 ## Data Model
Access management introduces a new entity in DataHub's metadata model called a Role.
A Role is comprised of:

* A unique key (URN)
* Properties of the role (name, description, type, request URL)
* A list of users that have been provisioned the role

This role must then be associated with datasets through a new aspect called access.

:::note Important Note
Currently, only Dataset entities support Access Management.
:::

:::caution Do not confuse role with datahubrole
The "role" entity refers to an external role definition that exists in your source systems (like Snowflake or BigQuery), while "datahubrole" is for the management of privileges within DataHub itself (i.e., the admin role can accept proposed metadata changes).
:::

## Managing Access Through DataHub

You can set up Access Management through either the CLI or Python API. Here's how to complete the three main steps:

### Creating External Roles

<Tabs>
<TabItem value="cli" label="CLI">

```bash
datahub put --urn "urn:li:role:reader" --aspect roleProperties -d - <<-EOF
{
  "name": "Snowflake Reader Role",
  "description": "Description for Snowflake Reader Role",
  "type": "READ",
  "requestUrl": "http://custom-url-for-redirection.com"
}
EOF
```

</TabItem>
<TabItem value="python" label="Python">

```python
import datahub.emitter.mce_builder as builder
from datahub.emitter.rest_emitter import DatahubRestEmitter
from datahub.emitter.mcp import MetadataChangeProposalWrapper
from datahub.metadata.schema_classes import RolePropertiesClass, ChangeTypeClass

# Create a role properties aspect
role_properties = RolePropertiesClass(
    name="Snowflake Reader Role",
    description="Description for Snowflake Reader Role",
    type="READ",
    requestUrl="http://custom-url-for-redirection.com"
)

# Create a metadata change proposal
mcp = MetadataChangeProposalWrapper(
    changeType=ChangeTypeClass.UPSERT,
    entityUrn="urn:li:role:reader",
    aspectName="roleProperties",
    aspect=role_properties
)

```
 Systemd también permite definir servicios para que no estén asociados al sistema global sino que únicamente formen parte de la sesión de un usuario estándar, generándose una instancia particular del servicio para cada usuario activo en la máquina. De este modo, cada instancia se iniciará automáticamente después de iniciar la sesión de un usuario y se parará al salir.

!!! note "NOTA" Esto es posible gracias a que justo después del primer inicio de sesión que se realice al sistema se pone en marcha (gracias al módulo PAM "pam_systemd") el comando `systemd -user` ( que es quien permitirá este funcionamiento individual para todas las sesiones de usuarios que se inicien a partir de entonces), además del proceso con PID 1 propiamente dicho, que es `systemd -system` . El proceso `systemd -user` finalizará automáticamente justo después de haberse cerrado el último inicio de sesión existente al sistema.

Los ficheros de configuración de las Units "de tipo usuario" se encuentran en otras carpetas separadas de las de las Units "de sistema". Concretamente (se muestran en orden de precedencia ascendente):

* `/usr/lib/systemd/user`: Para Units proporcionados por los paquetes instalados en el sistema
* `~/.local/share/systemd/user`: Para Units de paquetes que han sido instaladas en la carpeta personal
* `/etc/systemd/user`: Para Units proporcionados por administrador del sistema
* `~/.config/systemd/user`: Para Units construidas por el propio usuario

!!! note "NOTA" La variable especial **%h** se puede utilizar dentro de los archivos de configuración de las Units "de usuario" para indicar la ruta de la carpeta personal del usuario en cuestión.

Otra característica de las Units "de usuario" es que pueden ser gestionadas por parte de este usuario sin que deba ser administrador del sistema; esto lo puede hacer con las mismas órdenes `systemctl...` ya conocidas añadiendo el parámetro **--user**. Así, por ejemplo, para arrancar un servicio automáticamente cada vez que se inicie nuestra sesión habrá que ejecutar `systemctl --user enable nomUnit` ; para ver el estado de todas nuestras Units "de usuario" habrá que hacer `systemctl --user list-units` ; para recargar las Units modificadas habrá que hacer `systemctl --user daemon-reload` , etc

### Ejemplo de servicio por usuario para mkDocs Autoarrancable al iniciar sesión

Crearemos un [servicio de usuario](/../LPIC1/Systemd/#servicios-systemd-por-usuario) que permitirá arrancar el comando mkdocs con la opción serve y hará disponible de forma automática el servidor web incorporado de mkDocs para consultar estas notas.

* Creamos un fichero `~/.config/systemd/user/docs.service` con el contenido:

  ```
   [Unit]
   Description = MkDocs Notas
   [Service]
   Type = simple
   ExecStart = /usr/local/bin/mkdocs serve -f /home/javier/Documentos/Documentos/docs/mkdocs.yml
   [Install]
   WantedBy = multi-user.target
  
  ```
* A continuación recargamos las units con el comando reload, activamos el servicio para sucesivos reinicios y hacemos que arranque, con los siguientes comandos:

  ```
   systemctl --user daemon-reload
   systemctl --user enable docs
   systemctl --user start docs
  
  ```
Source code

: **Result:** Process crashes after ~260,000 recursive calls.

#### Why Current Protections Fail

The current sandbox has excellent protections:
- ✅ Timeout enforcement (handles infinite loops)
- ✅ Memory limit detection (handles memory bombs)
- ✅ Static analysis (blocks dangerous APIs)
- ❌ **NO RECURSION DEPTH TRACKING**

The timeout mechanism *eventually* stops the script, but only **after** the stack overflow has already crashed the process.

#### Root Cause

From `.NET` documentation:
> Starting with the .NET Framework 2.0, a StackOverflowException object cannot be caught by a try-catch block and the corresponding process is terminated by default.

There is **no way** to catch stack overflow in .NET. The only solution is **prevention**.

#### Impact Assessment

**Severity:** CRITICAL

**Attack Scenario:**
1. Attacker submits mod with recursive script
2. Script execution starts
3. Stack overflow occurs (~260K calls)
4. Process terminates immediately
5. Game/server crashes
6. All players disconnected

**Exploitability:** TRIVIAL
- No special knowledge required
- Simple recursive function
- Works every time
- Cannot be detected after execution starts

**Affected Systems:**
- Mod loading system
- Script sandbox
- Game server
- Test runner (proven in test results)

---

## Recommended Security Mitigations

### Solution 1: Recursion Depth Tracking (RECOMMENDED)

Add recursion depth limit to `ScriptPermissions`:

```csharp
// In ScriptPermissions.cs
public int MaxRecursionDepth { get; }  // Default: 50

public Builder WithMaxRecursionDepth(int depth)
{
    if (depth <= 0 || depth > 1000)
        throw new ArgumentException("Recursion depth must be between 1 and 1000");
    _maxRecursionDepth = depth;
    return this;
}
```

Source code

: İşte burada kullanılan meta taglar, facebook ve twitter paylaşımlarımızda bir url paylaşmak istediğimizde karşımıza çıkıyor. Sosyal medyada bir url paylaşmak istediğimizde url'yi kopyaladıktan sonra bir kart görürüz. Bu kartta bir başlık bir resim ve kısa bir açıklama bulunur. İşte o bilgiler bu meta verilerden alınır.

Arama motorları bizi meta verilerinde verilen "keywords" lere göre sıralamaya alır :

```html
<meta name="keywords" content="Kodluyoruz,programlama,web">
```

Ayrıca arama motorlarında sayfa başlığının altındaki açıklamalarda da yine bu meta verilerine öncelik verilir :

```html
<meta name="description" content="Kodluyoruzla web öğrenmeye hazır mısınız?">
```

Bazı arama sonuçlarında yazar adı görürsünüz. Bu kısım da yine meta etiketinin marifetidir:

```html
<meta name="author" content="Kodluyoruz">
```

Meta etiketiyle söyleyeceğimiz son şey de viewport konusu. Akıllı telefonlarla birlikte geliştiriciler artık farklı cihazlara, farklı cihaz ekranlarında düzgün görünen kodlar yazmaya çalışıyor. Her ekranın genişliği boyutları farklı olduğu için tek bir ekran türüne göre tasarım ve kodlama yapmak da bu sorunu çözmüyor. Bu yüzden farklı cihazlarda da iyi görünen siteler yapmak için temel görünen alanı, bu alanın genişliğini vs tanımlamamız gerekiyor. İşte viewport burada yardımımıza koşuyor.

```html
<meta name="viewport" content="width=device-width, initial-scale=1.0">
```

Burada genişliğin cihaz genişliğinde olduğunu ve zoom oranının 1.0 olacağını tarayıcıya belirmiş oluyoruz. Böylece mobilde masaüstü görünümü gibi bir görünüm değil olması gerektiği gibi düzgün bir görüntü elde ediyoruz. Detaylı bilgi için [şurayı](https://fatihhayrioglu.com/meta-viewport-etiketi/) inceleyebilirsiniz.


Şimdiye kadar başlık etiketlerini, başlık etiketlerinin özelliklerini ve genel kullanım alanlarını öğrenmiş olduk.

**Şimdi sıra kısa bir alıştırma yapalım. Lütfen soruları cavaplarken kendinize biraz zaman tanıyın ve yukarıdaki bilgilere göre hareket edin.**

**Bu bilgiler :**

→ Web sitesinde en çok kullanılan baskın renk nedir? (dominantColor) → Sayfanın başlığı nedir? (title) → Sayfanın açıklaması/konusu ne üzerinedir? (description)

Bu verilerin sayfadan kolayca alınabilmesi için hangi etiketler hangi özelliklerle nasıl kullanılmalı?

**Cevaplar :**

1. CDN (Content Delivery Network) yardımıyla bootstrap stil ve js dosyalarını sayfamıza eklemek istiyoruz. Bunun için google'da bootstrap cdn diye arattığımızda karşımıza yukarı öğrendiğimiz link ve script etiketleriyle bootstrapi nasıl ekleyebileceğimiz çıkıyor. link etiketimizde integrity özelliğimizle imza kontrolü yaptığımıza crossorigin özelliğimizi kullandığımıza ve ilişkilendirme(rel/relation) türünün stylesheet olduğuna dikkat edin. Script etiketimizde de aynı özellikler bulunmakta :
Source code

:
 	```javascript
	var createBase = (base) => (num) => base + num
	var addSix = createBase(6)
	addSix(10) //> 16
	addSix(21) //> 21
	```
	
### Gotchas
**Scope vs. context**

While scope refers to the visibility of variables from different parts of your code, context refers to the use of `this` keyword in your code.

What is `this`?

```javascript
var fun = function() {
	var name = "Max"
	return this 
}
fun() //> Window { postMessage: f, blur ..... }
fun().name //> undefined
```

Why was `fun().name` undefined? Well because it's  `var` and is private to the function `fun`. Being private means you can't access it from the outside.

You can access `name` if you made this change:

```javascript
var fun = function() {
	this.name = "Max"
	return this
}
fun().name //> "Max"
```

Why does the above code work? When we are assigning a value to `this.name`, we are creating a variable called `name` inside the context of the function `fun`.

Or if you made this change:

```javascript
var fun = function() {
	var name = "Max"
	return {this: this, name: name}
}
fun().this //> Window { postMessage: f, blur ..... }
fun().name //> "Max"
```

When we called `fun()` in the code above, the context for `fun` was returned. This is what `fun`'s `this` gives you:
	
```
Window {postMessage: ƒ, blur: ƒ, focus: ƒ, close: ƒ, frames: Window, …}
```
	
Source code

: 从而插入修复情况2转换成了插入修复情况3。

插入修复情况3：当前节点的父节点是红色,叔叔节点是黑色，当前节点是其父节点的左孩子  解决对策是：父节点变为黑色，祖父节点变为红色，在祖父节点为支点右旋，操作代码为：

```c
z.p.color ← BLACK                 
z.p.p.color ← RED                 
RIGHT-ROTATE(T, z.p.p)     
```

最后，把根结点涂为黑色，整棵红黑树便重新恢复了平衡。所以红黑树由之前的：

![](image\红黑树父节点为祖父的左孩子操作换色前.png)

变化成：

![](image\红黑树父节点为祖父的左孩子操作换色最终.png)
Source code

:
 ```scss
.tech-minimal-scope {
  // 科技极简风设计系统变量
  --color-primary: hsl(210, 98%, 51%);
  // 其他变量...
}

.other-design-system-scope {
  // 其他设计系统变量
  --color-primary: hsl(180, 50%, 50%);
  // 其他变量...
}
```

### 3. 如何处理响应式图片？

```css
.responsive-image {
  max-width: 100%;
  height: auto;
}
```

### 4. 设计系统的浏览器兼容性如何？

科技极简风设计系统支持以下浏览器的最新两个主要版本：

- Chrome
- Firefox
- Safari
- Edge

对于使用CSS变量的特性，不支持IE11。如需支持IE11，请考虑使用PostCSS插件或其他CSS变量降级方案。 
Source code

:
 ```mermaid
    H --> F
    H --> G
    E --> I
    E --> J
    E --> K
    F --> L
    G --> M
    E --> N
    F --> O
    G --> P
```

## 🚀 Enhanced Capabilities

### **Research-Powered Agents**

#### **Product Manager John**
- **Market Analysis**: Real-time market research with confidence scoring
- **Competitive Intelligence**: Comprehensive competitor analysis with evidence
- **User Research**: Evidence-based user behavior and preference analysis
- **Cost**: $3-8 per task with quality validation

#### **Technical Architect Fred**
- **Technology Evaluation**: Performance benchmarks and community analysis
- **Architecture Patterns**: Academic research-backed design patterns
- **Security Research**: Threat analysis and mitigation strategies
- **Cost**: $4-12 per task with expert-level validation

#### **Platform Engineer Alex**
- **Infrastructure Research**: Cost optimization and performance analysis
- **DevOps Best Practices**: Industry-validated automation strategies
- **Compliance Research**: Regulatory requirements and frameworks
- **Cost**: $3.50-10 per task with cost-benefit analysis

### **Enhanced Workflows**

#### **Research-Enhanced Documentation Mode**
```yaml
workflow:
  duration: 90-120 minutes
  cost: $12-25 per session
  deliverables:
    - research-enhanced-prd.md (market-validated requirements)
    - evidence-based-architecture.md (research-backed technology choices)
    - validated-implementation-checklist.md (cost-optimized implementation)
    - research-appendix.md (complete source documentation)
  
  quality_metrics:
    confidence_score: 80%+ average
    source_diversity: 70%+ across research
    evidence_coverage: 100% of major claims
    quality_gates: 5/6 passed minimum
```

Exercise prompt
In the answer, give the lines from the first line of the data through the line with "role with datahubrole", exactly as they appear and with no additions.

Exercise output
 ## Data Model
Access management introduces a new entity in DataHub's metadata model called a Role.
A Role is comprised of:

* A unique key (URN)
* Properties of the role (name, description, type, request URL)
* A list of users that have been provisioned the role

This role must then be associated with datasets through a new aspect called access.

:::note Important Note
Currently, only Dataset entities support Access Management.
:::

:::caution Do not confuse role with datahubrole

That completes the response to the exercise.